04 同居するのは吸血鬼な件

 兄と同居しているこの男は、吸血鬼らしい。

 そんなバカみたいな告白に、あたしは目が点になったが、当人たちは至って真面目そうな顔をしている。


「ほら、試しに腕、触ってみ?」

「冷たっ!」

「脈、測ってみ?」

「無い! 脈無い!」

「そしてお口をアーン」

「なんか牙みたいに歯が尖ってる!」


 なんか、納得するしかなかった。嘘みたいな話だが、どうやら本当に、メイは吸血鬼らしい。

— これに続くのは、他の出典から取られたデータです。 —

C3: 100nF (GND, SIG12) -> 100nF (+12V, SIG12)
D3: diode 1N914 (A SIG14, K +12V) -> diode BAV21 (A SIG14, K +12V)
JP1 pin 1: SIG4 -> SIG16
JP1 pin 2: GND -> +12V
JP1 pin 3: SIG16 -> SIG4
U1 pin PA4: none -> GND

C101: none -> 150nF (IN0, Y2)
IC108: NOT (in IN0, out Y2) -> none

「お兄ちゃん、犬でも猫でも人でもなくて、吸血鬼を拾ってくるなんて……やりすぎだよ……」

「いやあ、でもこいつ、死にかけてたからさ。あ、正確には、もう死んでるんだっけ」

「はい。死んで吸血鬼になりました。もう何十年も前の話ですけどね」


 爽やかに微笑むメイだが、その笑顔を素直には受け止められない。


「な、由香、怖いだろ? 同居するのが吸血鬼だぜ?」

「えっ、と、メイさんは人の血を吸うの?」

「はい。月に一度、ごく少量を礼から分けてもらっています。あまり動かないので、必要な血液の量も少なくて済むんですよ」

「じゃあ、人を襲ったりしないの?」

「しませんよ。その辺りは、ご安心ください」


 あたしは覚悟を決めた。このまま実家に戻るより、わけのわからない吸血鬼と一緒に居た方が、ぶっちゃけ――楽しそうである。


「メイさん! これから、よろしくお願いします!」

「はい、よろしくね。それと僕のことは、メイ、でいいですから」

「わかったよ、メイ!」

「おいおいお前ら! 勝手に決めるな!」


 兄がまだ抗っているようだが、居候二人の意見は合致した。さて、もう止められないぞ。

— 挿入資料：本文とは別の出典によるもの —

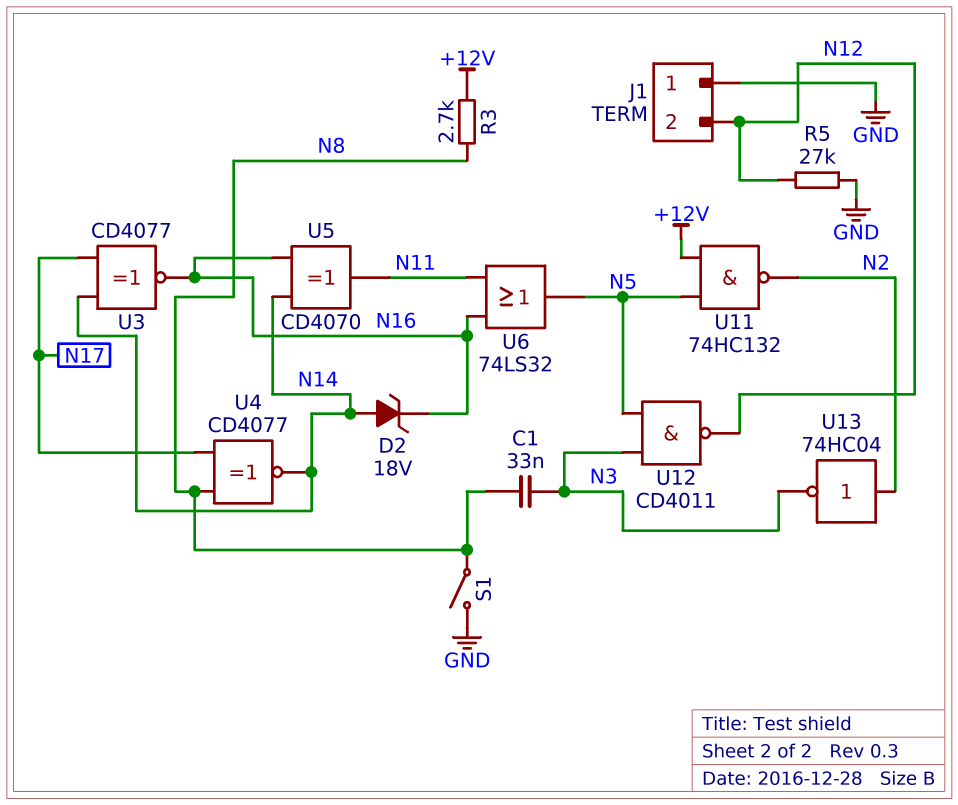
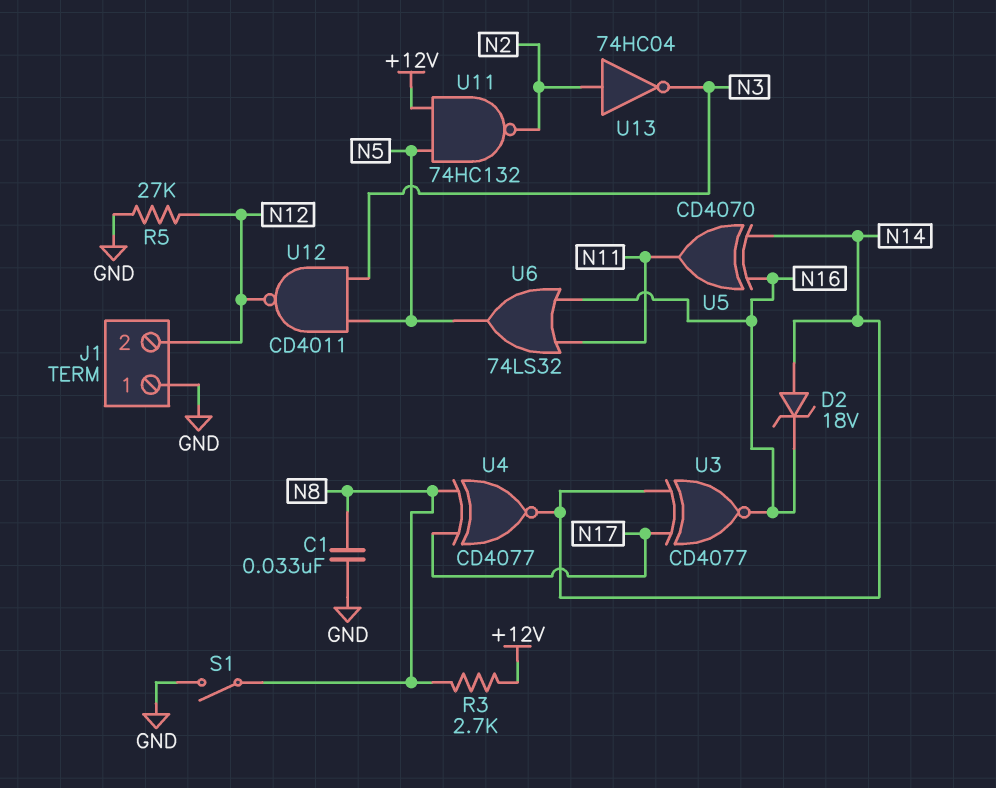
C1: 33nF (N3, N8) -> 33nF (GND, N8)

「それじゃあ、遅くなりましたが、夕食作りますね。材料が少ないので、少し物足りないかとは思いますが」

「えっ、メイが作ってくれるの? やったあ!」

「一気に馴染むな!」


 兄の虚しい叫びは置いておいて、夕食作りはどんどん進む。今夜のメニューは、鶏肉のトマト煮とうす揚げのみそ汁だった。

 食卓には、二人分の皿が並べられ、メイは本当に食べないのだなと思い知らされる。それなのに、こんなに美味しい料理が作れるのは一体どうしてなんだろうか。

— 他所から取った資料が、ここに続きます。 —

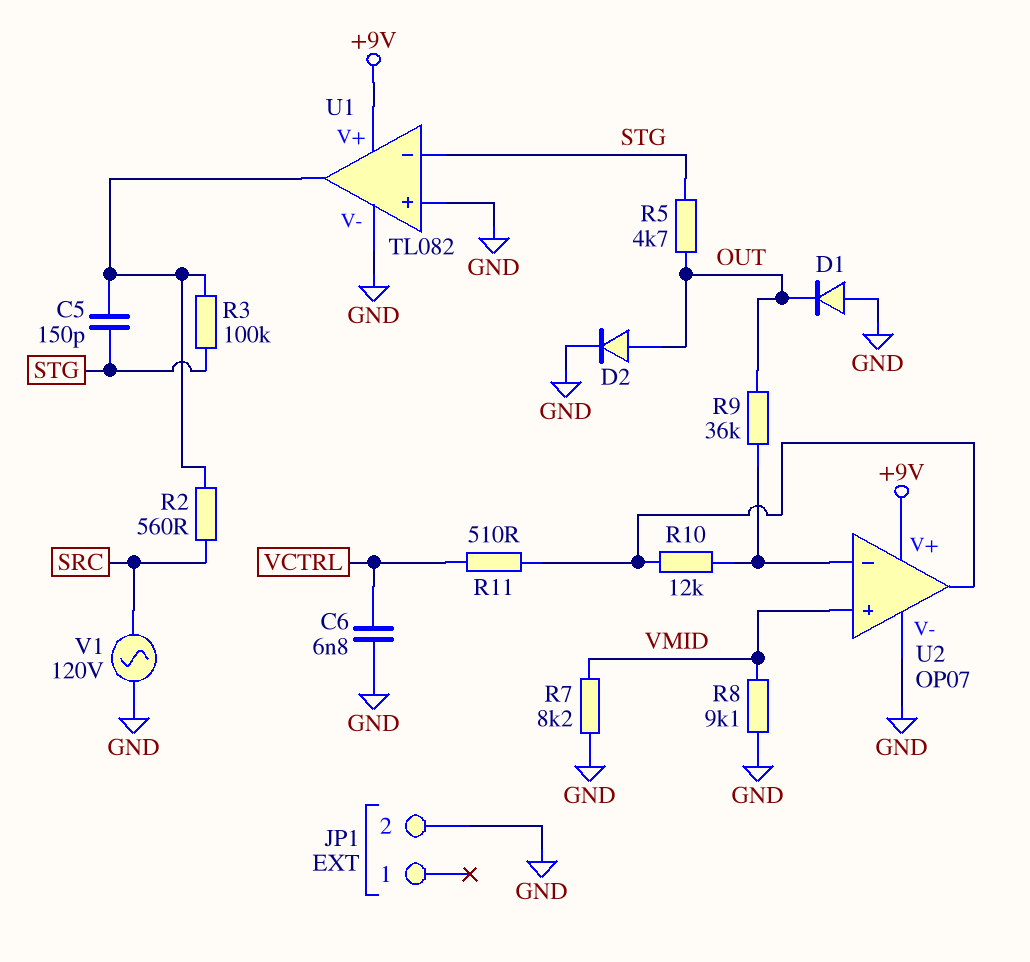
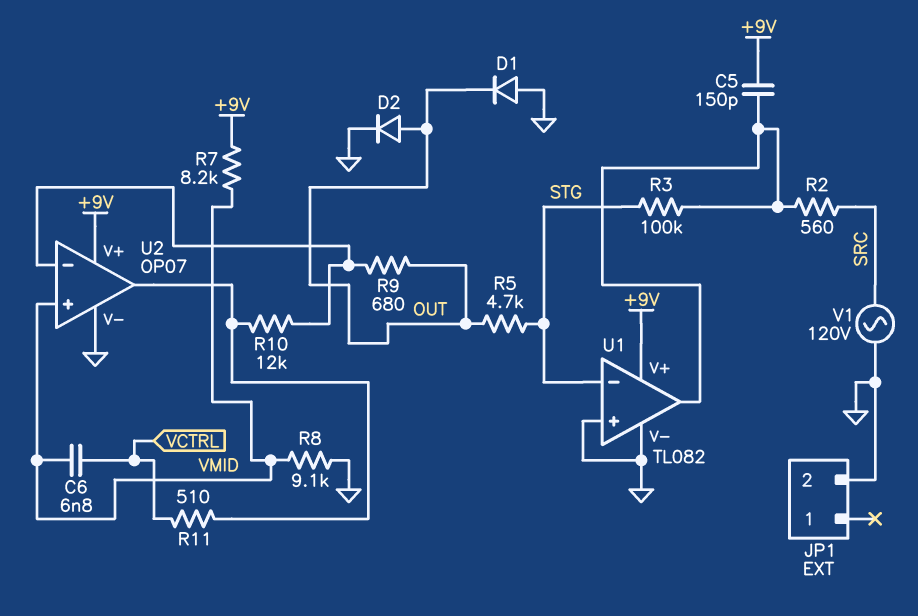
C5: 150pF (STG, U1/out) -> 150pF (+9V, U1/out)
C6: 6.8nF (GND, VCTRL) -> 6.8nF (VCTRL, VMID)
R7: 8.2k (GND, VMID) -> 8.2k (+9V, VMID)
R9: 36k (OUT, U2/in-) -> 680 (OUT, U2/in-)

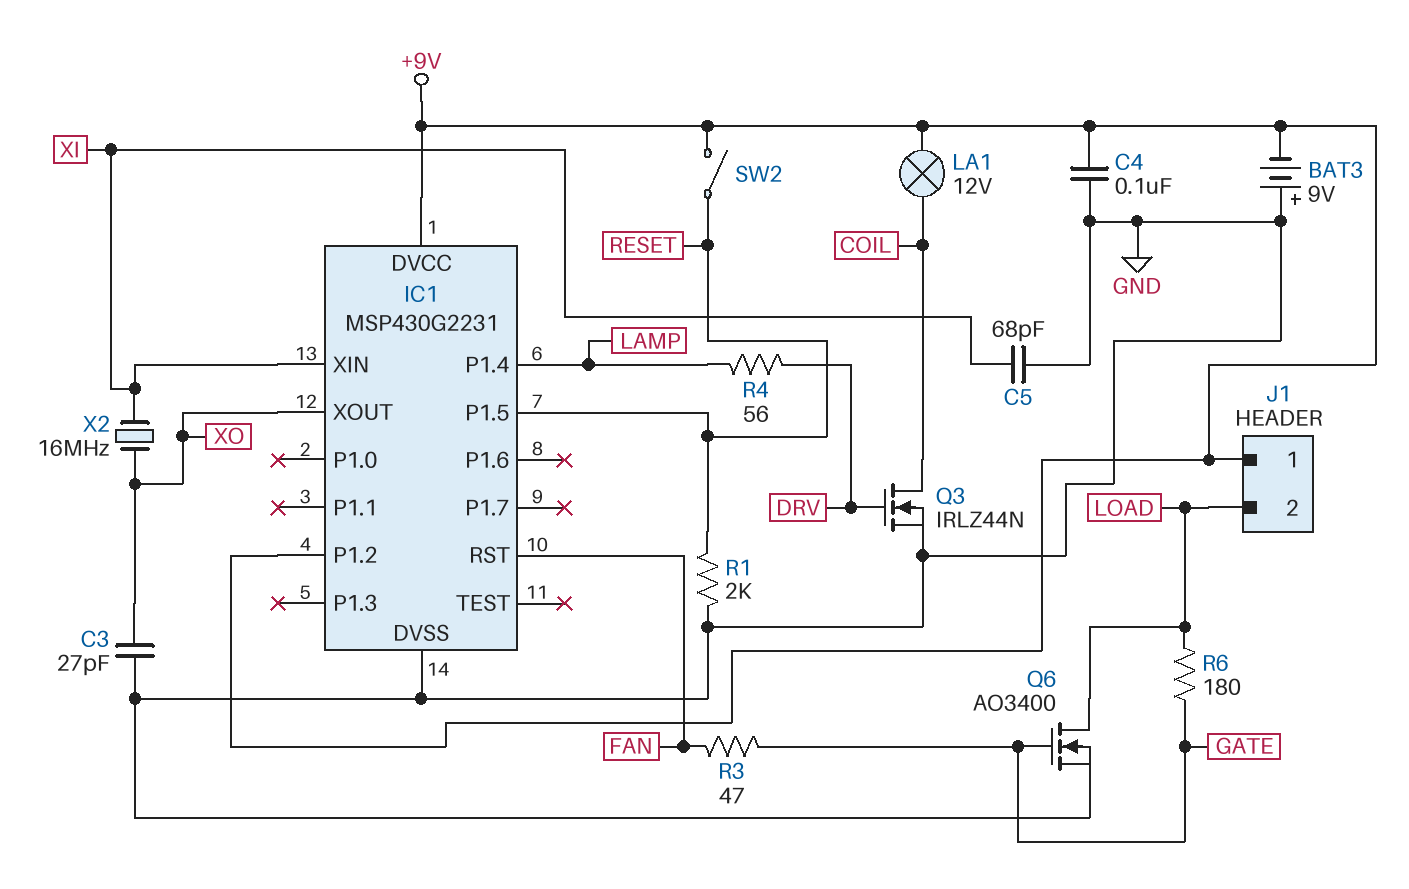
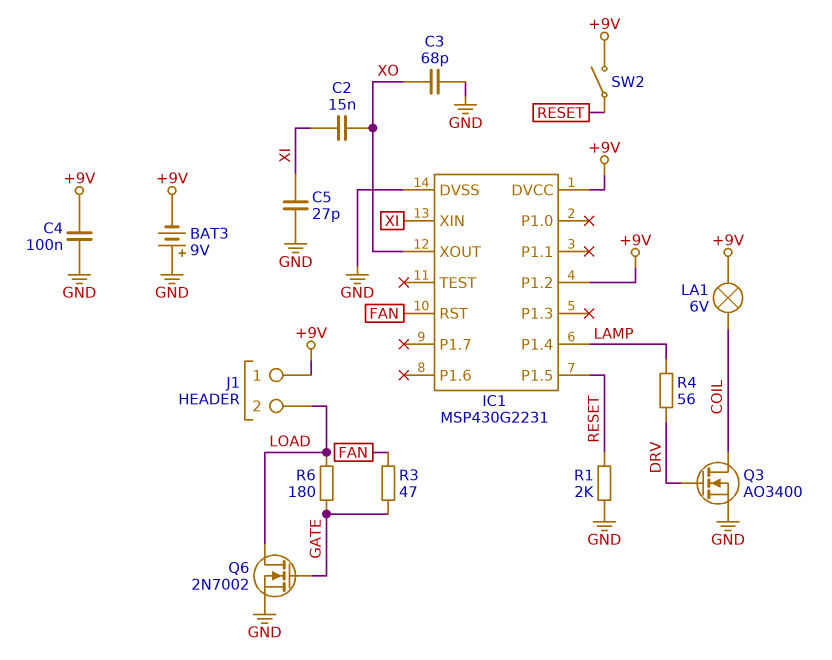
C2: none -> 15nF (XI, XO)
C3: 27pF (GND, XO) -> 68pF (GND, XO)
C5: 68pF (GND, XI) -> 27pF (GND, XI)
LA1: lamp 12V (+9V, COIL) -> lamp 6V (+9V, COIL)
Q3: NMOS IRLZ44N (G DRV, D COIL, S GND) -> NMOS AO3400 (G DRV, D COIL, S GND)
Q6: NMOS AO3400 (G GATE, D LOAD, S GND) -> NMOS 2N7002 (G GATE, D LOAD, S GND)
X2: 16MHz (XI, XO) -> none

「由香。来年の大学受験は、どうするんだ。予備校には行かなくていいのか」


 美味しい料理を味わっている途中だと言うのに、兄が水を差すようなことを言う。


「無理無理、まだそんなこと考えられない。あたし、傷心中なんだよ?」

「傷心中の奴がそんなにバカバカ飯食うかよ」


 そして、あたしは兄の心をえぐるような一言を放つ。


「それにさ、せっかくいい大学出たって、いい企業に入れるわけじゃないでしょ?」

「それは……言ってくれるなよ」


 ようやく静かになった兄。あたしは機嫌を取り戻し、メイの作ってくれた料理を平らげる。


「ごちそうさま! とっても美味しかった!」

「それは良かったです」


 洗い物も、メイがしてくれるようだ。

 それから三人で納戸状態の部屋を片付け、あたしの寝る場所にしてもらった。リビングには多少物が溢れてしまったけど、許容範囲内だろう。

 シャワーを浴び、ジャージに着替えたあたしは、新しくできた自分の居場所を堪能しながら眠りについた。